Recently in France, nearly a million people took to the streets to defend the “traditional” family against same-sex marriage rights and the right of same-sex couples to legally adopt children. Once again, the protest ran counter to social reality. For many children, gay parents are their family.
Before Canada recognized same-sex family rights, I heard many stories about children removed from theirs homes and considered orphans after the death of a birth parent. This happened even though the other (same-sex) parent was alive and well. Still, the same-sex parent risked losing custody or visitation rights, or getting visitation only under supervision. Both the child and the remaining parent could have what was left of their family destroyed.
Back to Italy: Outgoing Italian Prime Minister Mario Monti, who is running atop a Vatican-backed alliance of political parties in coming national elections, has publicly come out against same-sex family rights.
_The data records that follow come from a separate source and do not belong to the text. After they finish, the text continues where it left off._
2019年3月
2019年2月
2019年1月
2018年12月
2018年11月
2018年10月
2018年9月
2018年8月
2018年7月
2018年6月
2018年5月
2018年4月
But once again I’m confused.
First, I don’t see how giving equal rights to same-sex parented families can be seen as an “attack” on opposite-sex parented families whose rights are already secured.
Second, if a new law recognized and fully incorporated same-sex families in the context of the legal structure, wouldn’t this in fact protect existing families? Wouldn’t it also help thousands of orphaned children in profound need of care and love?
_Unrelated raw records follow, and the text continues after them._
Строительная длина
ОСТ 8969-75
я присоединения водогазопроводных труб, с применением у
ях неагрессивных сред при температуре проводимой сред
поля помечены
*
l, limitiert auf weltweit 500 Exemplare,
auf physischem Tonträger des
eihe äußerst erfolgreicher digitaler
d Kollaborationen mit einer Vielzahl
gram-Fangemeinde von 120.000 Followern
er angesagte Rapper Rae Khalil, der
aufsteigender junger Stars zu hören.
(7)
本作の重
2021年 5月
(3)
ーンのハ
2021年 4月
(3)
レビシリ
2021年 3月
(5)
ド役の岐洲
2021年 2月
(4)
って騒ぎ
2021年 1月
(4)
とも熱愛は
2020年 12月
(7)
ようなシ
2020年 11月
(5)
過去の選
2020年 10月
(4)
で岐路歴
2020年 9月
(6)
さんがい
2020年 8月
So what is it, I ask myself, that these people are so adamantly defending?
My answer returns to my premise: They are defending the privileges of a narrowly defined vision of family while denying legal protection to other existing and potential families. True, same-sex parented families may be less common, but they’re hardly rare. To a child, whether his parents are gay, straight or single, his family, whatever its framework, is what’s vital.
So when those who rally to “defend the family” — a monolithic defense — they might do well to pause for a moment and reflect on their view of what a family is. That pause should lead them to champion the cause not just of one definition of family but all families.